JOHN G. WEST—COURAGE FOR THE STRUGGLE
The speaker I knew the least about was John West, Senior Fellow at the Discovery Institute. A Ph.D. in politics, former professor at Seattle Pacific University, he has edited a recent book called The Magician's Twin, which is about C.S. Lewis on Science, Scientism, and Society. He gave a spirited challenge to all Christians to be willing to challenge Darwinism or Materialistic Naturalism. He explained that he was not speaking for the Discovery Institute, but more as his own personal testimony as a concerned Christian. He gave examples of scientists being punished for supporting ID, and also the even more serious threats from Darwinism to not only morals and society, but also to Christian teaching and belief.
It is important for Adventists to understand that believing that the universe is as old as scientists suggest, and that Creation took as long as scientists suggest, does not mean they are therefore Darwinians. Chronology and Darwinism are separate issues. Bible believers can accept an Old Earth Creationism and still be vigorous opponents of Darwinian or Neo-Darwinian thought. Dr. West also suggested that the so called Theistic Evolutionist was a difficult to support position, and that Intelligent Design was far more compatible with Biblical Orthodox Christianity. After listening to Dr. West, I eagerly ordered a copy of his book.
The meetings finished Sabbath afternoon, and I felt I had had a wonderful spiritual experience and a Sabbath blessing in a friendly Presbyterian church full of Creationists, very few or none of whom knew they were actually sharing a wonderful Sabbath with my brother and me! Not many if any of these ID Christians believe creation happened 6,000 years ago in 144 hours. Not many or any of these ID Christians believe that creation happened by unguided evolutionary mechanisms. They would agree with Adventist conservatives that Darwinism is dangerous and to be opposed. They would agree with Adventist scientists that creation didn’t have to happen recently or quickly. And each speaker seemed comfortable with the idea that Moses presented in Genesis the charter for humanity, given to Israel and then through Christ to the Christian church and gentiles, to restore Eden and expand it on earth.

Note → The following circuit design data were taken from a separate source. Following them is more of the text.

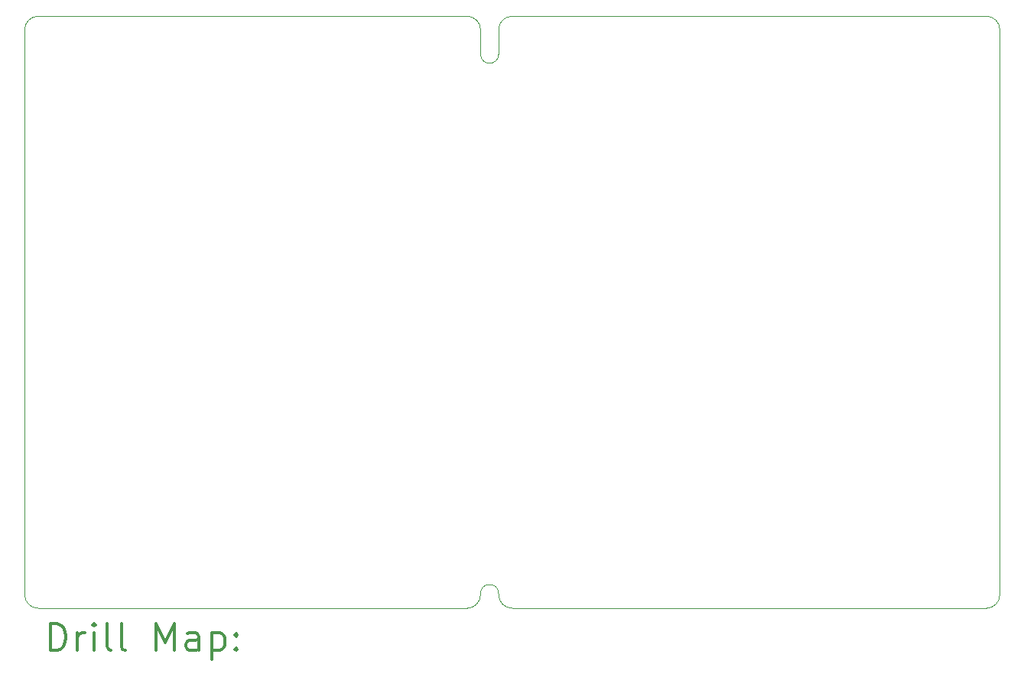
<source format=gbr>
%FSLAX45Y45*%
G04 Gerber Fmt 4.5, Leading zero omitted, Abs format (unit mm)*
G04 Created by KiCad (PCBNEW (5.1.8)-1) date 2021-01-30 00:08:28*
%MOMM*%
%LPD*%
G01*
G04 APERTURE LIST*
%TA.AperFunction,Profile*%
%ADD10C,0.050000*%
%TD*%
%ADD11C,0.200000*%
%ADD12C,0.300000*%
G04 APERTURE END LIST*
D10*
X14715990Y-12666000D02*
G75*
G02*
X14915990Y-12666000I100000J0D01*
G01*
X14916003Y-6690000D02*
G75*
G02*
X14716003Y-6690000I-100000J0D01*
G01*
X14916003Y-6690000D02*
X14916003Y-6419003D01*
X14716003Y-6419003D02*
X14716010Y-6690000D01*
X14916000Y-12678997D02*
X14915990Y-12666000D01*
X14715990Y-12666000D02*
X14716000Y-12678997D01*
X14716000Y-12678997D02*
G75*
G02*
X14565997Y-12829000I-150003J0D01*
G01*
X9818500Y-12829000D02*
G75*
G02*
X9668497Y-12678997I0J150003D01*
G01*
X9668497Y-6419003D02*
G75*
G02*
X9818500Y-6269000I150003J0D01*
G01*
X14566000Y-6269000D02*
G75*
G02*
X14716003Y-6419003I0J-150003D01*
G01*
X9818500Y-12829000D02*
X14565997Y-12829000D01*
X9668497Y-6419003D02*
X9668497Y-12678997D01*
X14566000Y-6269000D02*
X9818500Y-6269000D01*
X20315500Y-6269000D02*
G75*
G02*
X20465503Y-6419003I0J-150003D01*
G01*
X20465500Y-12679000D02*
G75*
G02*
X20315497Y-12829003I-150003J0D01*
G01*
X15066003Y-12829000D02*
G75*
G02*
X14916000Y-12678997I0J150003D01*
G01*
X14916000Y-6419000D02*
G75*
G02*
X15066003Y-6268997I150003J0D01*
G01*
X20465500Y-12679000D02*
X20465503Y-6419003D01*
X15066003Y-12829000D02*
X20315497Y-12829003D01*
X20315500Y-6269000D02*
X15066003Y-6268997D01*
D11*
D12*
X9952425Y-13297218D02*
X9952425Y-12997218D01*
X10023854Y-12997218D01*
X10066711Y-13011503D01*
X10095282Y-13040075D01*
X10109568Y-13068646D01*
X10123854Y-13125789D01*
X10123854Y-13168646D01*
X10109568Y-13225789D01*
X10095282Y-13254360D01*
X10066711Y-13282932D01*
X10023854Y-13297218D01*
X9952425Y-13297218D01*
X10252425Y-13297218D02*
X10252425Y-13097218D01*
X10252425Y-13154360D02*
X10266711Y-13125789D01*
X10280997Y-13111503D01*
X10309568Y-13097218D01*
X10338139Y-13097218D01*
X10438139Y-13297218D02*
X10438139Y-13097218D01*
X10438139Y-12997218D02*
X10423854Y-13011503D01*
X10438139Y-13025789D01*
X10452425Y-13011503D01*
X10438139Y-12997218D01*
X10438139Y-13025789D01*
X10623854Y-13297218D02*
X10595282Y-13282932D01*
X10580997Y-13254360D01*
X10580997Y-12997218D01*
X10780997Y-13297218D02*
X10752425Y-13282932D01*
X10738139Y-13254360D01*
X10738139Y-12997218D01*
X11123854Y-13297218D02*
X11123854Y-12997218D01*
X11223854Y-13211503D01*
X11323854Y-12997218D01*
X11323854Y-13297218D01*
X11595282Y-13297218D02*
X11595282Y-13140075D01*
X11580997Y-13111503D01*
X11552425Y-13097218D01*
X11495282Y-13097218D01*
X11466711Y-13111503D01*
X11595282Y-13282932D02*
X11566711Y-13297218D01*
X11495282Y-13297218D01*
X11466711Y-13282932D01*
X11452425Y-13254360D01*
X11452425Y-13225789D01*
X11466711Y-13197218D01*
X11495282Y-13182932D01*
X11566711Y-13182932D01*
X11595282Y-13168646D01*
X11738139Y-13097218D02*
X11738139Y-13397218D01*
X11738139Y-13111503D02*
X11766711Y-13097218D01*
X11823854Y-13097218D01*
X11852425Y-13111503D01*
X11866711Y-13125789D01*
X11880997Y-13154360D01*
X11880997Y-13240075D01*
X11866711Y-13268646D01*
X11852425Y-13282932D01*
X11823854Y-13297218D01*
X11766711Y-13297218D01*
X11738139Y-13282932D01*
X12009568Y-13268646D02*
X12023854Y-13282932D01*
X12009568Y-13297218D01*
X11995282Y-13282932D01*
X12009568Y-13268646D01*
X12009568Y-13297218D01*
X12009568Y-13111503D02*
X12023854Y-13125789D01*
X12009568Y-13140075D01*
X11995282Y-13125789D01*
X12009568Y-13111503D01*
X12009568Y-13140075D01*
M02*

</source>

CELTIC WOMEN AND CREATIONISM
I had tickets for a Saturday night concert that night with my wife, called Celtic Women. As later I watched these talented and very feminine vocalists and musicians and their accompanying band sing Irish folks songs including several secular hymns like Amazing Grace, Ava Maria, A Bridge Over Troubled Waters, You Lift Me Up, with grace, wit, talent and charm—in my frame of mind I felt, here they too are Creationists.
They are promoting with theatric assistance an Edenic ideal of female beauty, wit, grace, talent and charm, equal or superior to, yet not threatening male talent and ability. Beautiful long hair, lovely fabrics and colors, clear bell-like voices and energetic music and dance—it was four Eves offering a world of music, joy, and harmony. They smile and touch and harmonize with practiced ease.
It was truly a wonderful out-of-Adventist-boundaries Sabbath. I enjoyed the vegetarian feast from secular Carmelita’s restaurant. I did not want the Sabbath with non-Adventist ID Creationists to end. And how pleasurable to watch a group of talented women share an outside-of-church but inside-of-creation vision of Eden restored. How great the potential for Adventism to add depth and theological support for a deeper and broader Creationism. Would that Adventism could become an open and welcoming home for all Creationists in a revitalized Sabbath week after week after week after week.